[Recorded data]
────────────────────

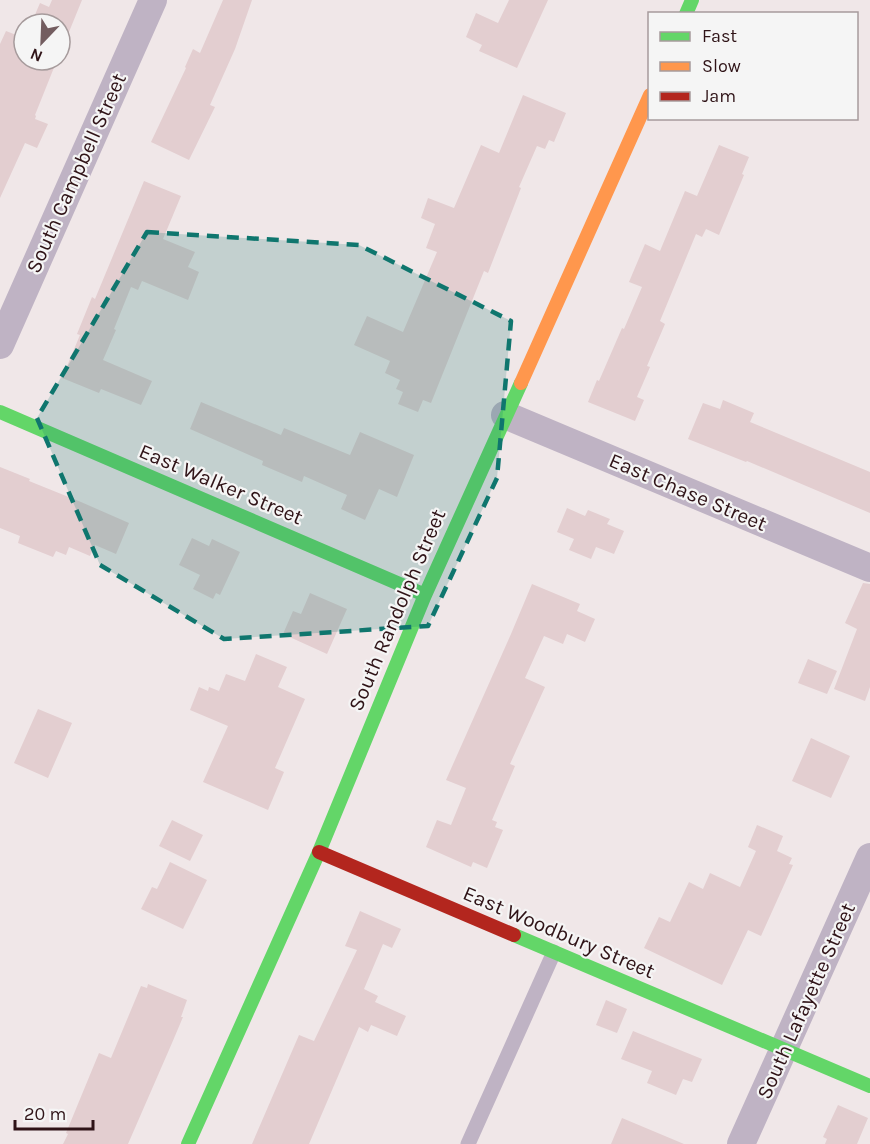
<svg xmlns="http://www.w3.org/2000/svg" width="870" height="1144" font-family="Karla,sans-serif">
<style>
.building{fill:#e3ced0}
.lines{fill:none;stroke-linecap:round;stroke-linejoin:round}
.lane{stroke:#bfb3c4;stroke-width:15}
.street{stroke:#bfb3c4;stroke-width:28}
.fast{stroke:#63d668;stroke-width:14}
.slow{stroke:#ff974d;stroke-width:14}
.jam{stroke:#b3261e;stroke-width:14}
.marked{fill:#0f766e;fill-opacity:0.2;stroke:#0f766e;stroke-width:4.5;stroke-dasharray:12 8;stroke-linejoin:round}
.labels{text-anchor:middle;stroke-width:4.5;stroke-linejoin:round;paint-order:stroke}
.street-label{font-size:21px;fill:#2f1317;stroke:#f5f5f5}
</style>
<rect width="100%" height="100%" fill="#f0e7e8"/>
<path class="building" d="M52,0h30l-22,54v-30h-29l9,-21 9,4z
M223,0h29l-17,49 -25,56 5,2 -26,53 -38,-18 35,-74 -1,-1 8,-18 7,4z
M509,0h39l-31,68 -38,-17 3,-6 -16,-8 10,-24 22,10z
M6,31l18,7v22h33l-22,55 1,1 -1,3 13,5 -11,24 -12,-5 -25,55v-154z
M523,95l43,18 -12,29 -5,-2 -4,9 -8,-3 -18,41 2,1 -33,85 -4,-2 -53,132 -8,-3 -5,12 -20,-8 5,-12 -7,-3 4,-9 -15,-7 5,-12 -36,-16 13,-29 36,16 34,-80 -11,-4 9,-24 -14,-6 7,-20 26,10 27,-63 18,8z
M719,145l30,12 -7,17 2,1 -25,60 -13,-6 -4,8 -6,-3 -36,87 5,3 -18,42 3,1 -13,30 7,3 -9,21 -47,-19 9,-22 2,1 23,-53 2,1 18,-42 -13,-5 16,-38 15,7 25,-60 12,5z
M144,181l37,15 -18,43 32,13 -7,15 11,5 -11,28 -46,-19 -4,9 -7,-3 -17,42 2,1 -13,30 49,21 -11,24 -40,-16 -2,4 -37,-15 18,-43 -3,-1 15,-37 3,2z
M723,400l31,13 -4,9 120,50v41l-123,-52 -1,1 -58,-23 15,-36 17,6z
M201,402l80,33 3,-7 66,27 10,-23 54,23 -17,42 -18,-8 -14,31 -24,-11 6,-14 -43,-19 -2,6 -40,-17 1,-4 -73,-32z
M0,467l30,12 -1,2 52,21 48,21 -13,31 -21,-9 -5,11 -21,-9 -3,8 -10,-4 -3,6 -35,-14 2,-7 -20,-8z
M567,508l18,8 3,-6 22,9 -3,5 17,7 -10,23 -18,-7 -5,12 -22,-9 5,-11 -17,-7z
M192,538l17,8 3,-7 28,13 -20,43 -4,-2 -3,6 -20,-10 7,-14 -21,-10z
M863,583l7,1v103l-5,14 -31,-12 23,-60 -12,-6z
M532,584l48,20 -3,7 18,8 -10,23 -18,-8 -4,10 -19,-8 -19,42 20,9 -35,77 5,2 -23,54 5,2 -2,5 8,3 -16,38 -14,-6 -2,5 -45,-20 11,-27 14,5 15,-37 -20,-8 65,-146z
M310,593l37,16 -20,45 -44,-20 10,-23 8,3z
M256,654l31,13 -9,20 27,12 -30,69 9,4 -16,38 -65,-28 25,-56 -38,-16 9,-23 9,4 1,-4 10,4 7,-17 19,7z
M808,659l29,12 -10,23 -29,-11z
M38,709l34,14 -24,55 -34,-15z
M811,738l39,18 -19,42 -39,-17z
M172,820l31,15 -13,26 -31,-15z
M757,825l26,11 -6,15 15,7 -3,6 4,1 -32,71 -13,-6 -26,55 -78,-37 15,-31 11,5 19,-40 14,7 7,-16 30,14 16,-36 -8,-4z
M170,862l37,18 -24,49 -42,-20 11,-22 5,2z
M360,911l41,18 -9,19 -9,-4 -19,45 14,7 -3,6 31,14 -9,20 -26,-11 -3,7 -9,-5 -50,117h-57l47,-109 15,6 43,-91 -12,-4z
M148,984l39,16 -6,17h2l-11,26 -44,101h-65l5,-10 -2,-1 33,-80 12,5 30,-72 6,2z
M606,1000l21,9 -10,24 -21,-8z
M633,1031l69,28 -10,23 -9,-3 -7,16 -29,-12 5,-12 -31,-12z
M838,1105l30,13 -11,26h-32l2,-5 -4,-2z
M622,1118l62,26h-73z"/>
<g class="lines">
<path class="lane" d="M468,1144l86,-192"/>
<path class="street" d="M0,345l153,-345
M505,415l365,153
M741,1144l129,-287"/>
<path class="fast" d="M686,14l6,-14
M0,412l425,183
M514,935l356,151
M188,1144l131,-292 106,-257 96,-212"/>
<path class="slow" d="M521,383l129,-288"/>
<path class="jam" d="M319,852l195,83"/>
</g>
<path class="marked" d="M147,232l212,13 152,76 -14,157 -69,148 -204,13 -124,-74 -63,-147z"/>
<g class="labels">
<g class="street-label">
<text transform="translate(76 173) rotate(-66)" y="7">South Campbell Street</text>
<text transform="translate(221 484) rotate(23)" y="7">East Walker Street</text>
<text transform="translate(688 492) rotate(23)" y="7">East Chase Street</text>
<text transform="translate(397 610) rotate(-67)" y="7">South Randolph Street</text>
<text transform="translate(559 932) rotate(23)" y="7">East Woodbury Street</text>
<text transform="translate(806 1001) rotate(-66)" y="7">South Lafayette Street</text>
</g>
</g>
<rect x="648" y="12" width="210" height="108" fill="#f5f5f5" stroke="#a69b9c" stroke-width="1.5"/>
<rect x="660" y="32" width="30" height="9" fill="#63d668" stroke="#a69b9c" stroke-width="1.5"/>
<text x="702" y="42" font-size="18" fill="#2f1317">Fast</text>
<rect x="660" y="62" width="30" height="9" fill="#ff974d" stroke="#a69b9c" stroke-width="1.5"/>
<text x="702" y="72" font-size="18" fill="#2f1317">Slow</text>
<rect x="660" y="92" width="30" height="9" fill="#b3261e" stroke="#a69b9c" stroke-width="1.5"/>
<text x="702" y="102" font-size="18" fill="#2f1317">Jam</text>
<g transform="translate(42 42) rotate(203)"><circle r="28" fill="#f5f5f5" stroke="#a69b9c" stroke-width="1.5"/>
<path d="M0-4.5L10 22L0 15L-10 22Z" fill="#735d60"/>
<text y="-9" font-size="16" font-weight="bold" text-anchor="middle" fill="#2f1317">N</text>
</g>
<path d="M15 1120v9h78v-9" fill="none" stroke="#2f1317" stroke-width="3"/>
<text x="24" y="1120" font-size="18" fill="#2f1317" stroke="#f5f5f5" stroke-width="4.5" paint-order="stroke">20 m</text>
</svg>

────────────────────

● **Assigned task**
Collect from the data above every line that includes "round".

● **Task result**
.lines{fill:none;stroke-linecap:round;stroke-linejoin:round}
.marked{fill:#0f766e;fill-opacity:0.2;stroke:#0f766e;stroke-width:4.5;stroke-dasharray:12 8;stroke-linejoin:round}
.labels{text-anchor:middle;stroke-width:4.5;stroke-linejoin:round;paint-order:stroke}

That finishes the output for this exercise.